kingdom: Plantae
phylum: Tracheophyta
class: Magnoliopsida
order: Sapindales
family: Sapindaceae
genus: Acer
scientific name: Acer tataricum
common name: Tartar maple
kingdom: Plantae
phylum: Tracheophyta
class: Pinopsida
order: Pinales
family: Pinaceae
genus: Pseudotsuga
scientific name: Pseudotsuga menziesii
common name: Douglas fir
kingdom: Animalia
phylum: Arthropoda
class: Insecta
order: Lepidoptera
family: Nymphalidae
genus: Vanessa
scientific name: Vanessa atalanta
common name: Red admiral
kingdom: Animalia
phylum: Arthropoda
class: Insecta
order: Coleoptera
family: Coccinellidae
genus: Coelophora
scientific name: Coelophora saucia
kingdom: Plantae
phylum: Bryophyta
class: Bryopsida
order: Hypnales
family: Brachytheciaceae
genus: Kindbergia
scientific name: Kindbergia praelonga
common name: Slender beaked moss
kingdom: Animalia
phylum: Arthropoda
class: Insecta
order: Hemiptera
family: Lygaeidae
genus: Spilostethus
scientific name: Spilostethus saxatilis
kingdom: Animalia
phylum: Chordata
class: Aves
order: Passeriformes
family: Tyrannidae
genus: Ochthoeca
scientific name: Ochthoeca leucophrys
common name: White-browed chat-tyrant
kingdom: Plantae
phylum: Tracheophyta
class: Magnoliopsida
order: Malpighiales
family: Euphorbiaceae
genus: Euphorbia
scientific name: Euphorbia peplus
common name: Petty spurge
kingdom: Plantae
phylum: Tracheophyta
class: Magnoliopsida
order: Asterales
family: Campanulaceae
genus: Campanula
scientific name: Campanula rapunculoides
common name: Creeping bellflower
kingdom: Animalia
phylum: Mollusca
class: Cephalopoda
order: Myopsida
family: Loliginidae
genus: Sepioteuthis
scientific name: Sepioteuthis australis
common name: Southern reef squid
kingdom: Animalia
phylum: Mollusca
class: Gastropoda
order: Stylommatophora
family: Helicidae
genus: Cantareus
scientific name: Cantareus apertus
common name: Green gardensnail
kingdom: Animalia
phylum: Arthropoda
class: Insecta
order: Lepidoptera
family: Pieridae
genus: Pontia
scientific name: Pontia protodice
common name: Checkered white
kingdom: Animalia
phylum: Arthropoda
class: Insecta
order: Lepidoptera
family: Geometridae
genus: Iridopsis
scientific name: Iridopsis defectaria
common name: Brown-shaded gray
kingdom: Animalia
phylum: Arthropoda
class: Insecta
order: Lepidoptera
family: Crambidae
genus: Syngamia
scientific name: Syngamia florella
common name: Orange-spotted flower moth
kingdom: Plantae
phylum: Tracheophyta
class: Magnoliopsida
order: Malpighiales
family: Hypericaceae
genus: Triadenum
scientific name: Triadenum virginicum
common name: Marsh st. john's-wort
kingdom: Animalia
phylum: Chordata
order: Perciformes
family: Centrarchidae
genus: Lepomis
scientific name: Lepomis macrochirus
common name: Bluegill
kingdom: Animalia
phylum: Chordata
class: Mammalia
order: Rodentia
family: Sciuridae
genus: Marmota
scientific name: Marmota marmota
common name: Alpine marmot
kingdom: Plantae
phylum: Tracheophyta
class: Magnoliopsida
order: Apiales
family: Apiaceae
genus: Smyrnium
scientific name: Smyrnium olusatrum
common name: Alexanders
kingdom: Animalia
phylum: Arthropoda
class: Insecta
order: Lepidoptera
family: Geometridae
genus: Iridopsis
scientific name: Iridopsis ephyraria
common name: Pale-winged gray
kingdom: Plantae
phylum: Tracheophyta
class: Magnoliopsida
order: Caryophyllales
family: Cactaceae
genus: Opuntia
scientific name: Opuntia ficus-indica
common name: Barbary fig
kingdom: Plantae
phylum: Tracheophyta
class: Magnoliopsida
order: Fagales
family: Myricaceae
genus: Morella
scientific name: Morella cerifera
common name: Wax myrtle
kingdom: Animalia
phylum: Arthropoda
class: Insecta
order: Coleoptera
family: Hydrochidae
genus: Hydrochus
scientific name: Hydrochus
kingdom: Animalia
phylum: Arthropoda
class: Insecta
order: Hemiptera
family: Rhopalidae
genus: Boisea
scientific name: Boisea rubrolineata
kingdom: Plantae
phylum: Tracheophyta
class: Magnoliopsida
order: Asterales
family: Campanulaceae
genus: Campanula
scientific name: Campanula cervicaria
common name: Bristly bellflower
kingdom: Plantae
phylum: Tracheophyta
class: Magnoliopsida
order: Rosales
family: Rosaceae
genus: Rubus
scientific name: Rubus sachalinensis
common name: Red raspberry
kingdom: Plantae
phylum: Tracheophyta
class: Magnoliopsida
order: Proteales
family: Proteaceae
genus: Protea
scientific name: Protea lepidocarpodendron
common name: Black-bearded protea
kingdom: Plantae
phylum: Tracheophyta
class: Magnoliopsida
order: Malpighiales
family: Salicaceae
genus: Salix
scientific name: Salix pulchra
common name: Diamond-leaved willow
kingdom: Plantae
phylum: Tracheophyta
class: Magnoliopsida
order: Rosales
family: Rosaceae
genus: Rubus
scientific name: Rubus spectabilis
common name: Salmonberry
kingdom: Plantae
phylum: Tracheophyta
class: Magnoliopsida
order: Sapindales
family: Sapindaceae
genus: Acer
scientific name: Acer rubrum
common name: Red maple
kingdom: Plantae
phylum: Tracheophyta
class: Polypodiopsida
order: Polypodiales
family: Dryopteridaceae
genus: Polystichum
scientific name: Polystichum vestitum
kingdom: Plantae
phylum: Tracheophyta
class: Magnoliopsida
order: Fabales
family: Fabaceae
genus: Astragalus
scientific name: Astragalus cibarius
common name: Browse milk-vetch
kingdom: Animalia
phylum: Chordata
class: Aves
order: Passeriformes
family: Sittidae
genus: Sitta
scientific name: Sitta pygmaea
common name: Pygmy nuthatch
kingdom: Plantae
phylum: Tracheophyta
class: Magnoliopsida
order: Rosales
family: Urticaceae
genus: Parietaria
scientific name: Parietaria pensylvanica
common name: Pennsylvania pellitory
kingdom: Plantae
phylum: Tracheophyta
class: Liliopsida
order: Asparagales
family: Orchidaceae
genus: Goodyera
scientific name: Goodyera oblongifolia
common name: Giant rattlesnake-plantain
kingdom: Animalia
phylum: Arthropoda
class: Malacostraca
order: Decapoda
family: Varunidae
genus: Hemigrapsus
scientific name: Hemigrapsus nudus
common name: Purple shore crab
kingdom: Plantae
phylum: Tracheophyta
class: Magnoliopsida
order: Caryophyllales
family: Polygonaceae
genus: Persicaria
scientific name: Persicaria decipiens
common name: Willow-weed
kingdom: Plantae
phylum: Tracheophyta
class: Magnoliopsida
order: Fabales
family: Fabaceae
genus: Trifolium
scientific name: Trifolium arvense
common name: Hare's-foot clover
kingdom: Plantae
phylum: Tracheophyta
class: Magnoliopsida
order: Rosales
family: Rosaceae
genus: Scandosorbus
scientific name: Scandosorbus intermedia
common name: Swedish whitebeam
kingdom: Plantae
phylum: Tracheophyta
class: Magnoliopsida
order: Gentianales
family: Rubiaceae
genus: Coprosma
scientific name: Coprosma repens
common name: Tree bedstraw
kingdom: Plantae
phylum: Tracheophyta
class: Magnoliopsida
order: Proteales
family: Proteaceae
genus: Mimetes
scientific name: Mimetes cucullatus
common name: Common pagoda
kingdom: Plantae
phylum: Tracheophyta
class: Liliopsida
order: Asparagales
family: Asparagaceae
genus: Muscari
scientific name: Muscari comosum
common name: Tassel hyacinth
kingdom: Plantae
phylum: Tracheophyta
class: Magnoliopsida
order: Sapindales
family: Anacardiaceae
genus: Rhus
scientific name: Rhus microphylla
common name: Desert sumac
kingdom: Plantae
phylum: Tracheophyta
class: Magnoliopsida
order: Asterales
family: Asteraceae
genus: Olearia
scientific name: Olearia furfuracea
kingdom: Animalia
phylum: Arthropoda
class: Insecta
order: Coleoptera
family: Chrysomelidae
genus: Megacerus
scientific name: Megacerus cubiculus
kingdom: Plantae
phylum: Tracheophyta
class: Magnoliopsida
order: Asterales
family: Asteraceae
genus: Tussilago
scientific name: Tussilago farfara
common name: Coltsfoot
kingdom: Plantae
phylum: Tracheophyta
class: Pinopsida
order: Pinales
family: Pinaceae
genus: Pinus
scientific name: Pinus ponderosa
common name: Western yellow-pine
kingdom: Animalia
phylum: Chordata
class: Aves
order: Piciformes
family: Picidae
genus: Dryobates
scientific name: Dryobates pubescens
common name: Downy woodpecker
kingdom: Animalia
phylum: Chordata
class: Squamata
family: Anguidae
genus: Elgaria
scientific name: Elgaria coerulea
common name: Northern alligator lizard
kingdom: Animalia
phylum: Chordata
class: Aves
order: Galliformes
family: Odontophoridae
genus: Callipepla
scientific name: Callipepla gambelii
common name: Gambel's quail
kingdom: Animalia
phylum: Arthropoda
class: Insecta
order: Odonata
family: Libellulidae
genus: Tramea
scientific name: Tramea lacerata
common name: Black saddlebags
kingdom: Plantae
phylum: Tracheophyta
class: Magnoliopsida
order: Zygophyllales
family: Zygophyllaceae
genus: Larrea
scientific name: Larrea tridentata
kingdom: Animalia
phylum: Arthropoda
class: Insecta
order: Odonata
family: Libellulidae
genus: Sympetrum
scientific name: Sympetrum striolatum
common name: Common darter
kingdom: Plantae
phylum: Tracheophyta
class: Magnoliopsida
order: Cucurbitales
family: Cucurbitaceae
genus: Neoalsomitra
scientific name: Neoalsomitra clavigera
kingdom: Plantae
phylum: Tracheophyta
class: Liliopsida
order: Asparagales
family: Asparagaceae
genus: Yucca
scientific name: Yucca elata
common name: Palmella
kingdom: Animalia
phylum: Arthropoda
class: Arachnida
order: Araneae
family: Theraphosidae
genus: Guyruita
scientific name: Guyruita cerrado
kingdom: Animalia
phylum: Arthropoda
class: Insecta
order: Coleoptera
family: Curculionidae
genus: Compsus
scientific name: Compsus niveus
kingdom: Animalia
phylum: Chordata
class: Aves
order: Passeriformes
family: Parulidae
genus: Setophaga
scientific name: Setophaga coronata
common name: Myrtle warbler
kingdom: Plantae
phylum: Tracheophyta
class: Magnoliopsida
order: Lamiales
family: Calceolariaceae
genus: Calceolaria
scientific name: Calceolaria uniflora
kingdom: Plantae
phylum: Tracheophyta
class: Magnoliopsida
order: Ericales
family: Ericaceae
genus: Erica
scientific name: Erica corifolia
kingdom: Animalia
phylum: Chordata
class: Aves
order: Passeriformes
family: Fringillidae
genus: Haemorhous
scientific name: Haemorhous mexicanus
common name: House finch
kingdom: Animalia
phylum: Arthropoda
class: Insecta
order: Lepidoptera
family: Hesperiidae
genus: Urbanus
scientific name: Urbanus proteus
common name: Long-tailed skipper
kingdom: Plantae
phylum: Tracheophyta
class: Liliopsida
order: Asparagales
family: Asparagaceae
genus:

● ● ● ● ●

# INSTRUCTION
Copy the records word for word from their first line through the line containing "genus: Euphorbia", with both the first and the last line included.

# SOLUTION TO THIS EXERCISE
kingdom: Plantae
phylum: Tracheophyta
class: Magnoliopsida
order: Sapindales
family: Sapindaceae
genus: Acer
scientific name: Acer tataricum
common name: Tartar maple
kingdom: Plantae
phylum: Tracheophyta
class: Pinopsida
order: Pinales
family: Pinaceae
genus: Pseudotsuga
scientific name: Pseudotsuga menziesii
common name: Douglas fir
kingdom: Animalia
phylum: Arthropoda
class: Insecta
order: Lepidoptera
family: Nymphalidae
genus: Vanessa
scientific name: Vanessa atalanta
common name: Red admiral
kingdom: Animalia
phylum: Arthropoda
class: Insecta
order: Coleoptera
family: Coccinellidae
genus: Coelophora
scientific name: Coelophora saucia
kingdom: Plantae
phylum: Bryophyta
class: Bryopsida
order: Hypnales
family: Brachytheciaceae
genus: Kindbergia
scientific name: Kindbergia praelonga
common name: Slender beaked moss
kingdom: Animalia
phylum: Arthropoda
class: Insecta
order: Hemiptera
family: Lygaeidae
genus: Spilostethus
scientific name: Spilostethus saxatilis
kingdom: Animalia
phylum: Chordata
class: Aves
order: Passeriformes
family: Tyrannidae
genus: Ochthoeca
scientific name: Ochthoeca leucophrys
common name: White-browed chat-tyrant
kingdom: Plantae
phylum: Tracheophyta
class: Magnoliopsida
order: Malpighiales
family: Euphorbiaceae
genus: Euphorbia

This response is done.